• [Records for this task]

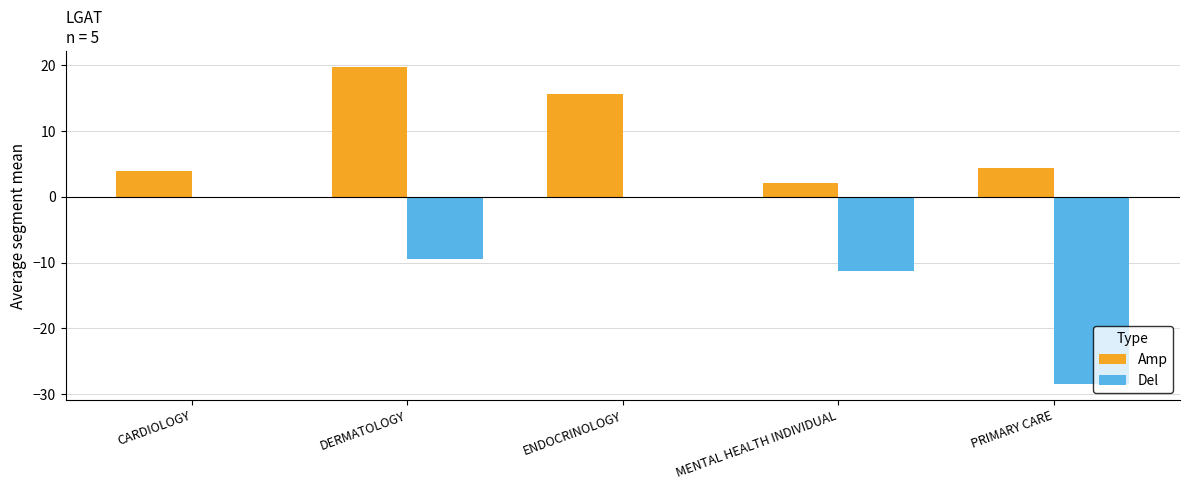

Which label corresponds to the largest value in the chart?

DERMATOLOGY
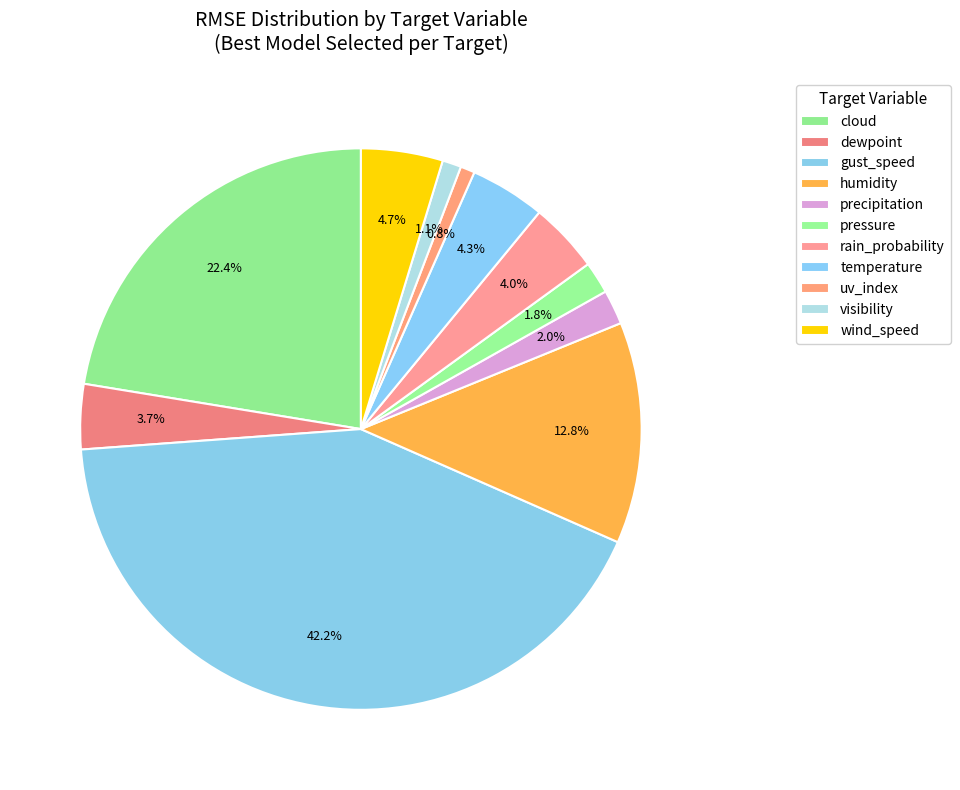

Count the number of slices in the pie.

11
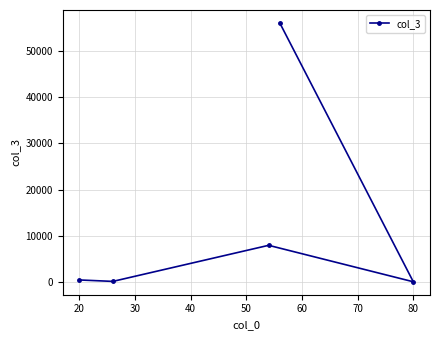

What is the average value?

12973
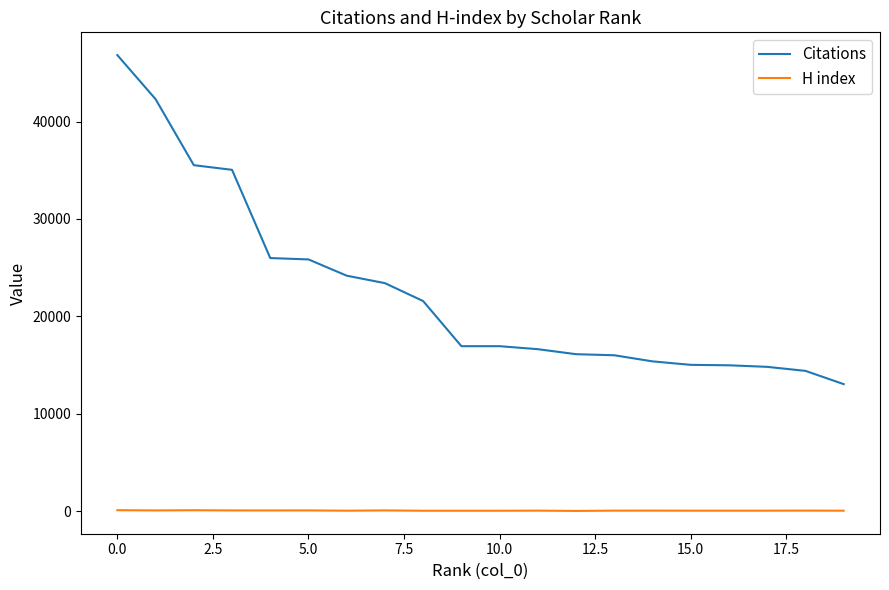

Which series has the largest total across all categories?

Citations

• [What is being asked] Copy the listing above word for word, omitting the pictures.

• [Output of the task]
Which label corresponds to the largest value in the chart?

DERMATOLOGY

Count the number of slices in the pie.

11

What is the average value?

12973

Which series has the largest total across all categories?

Citations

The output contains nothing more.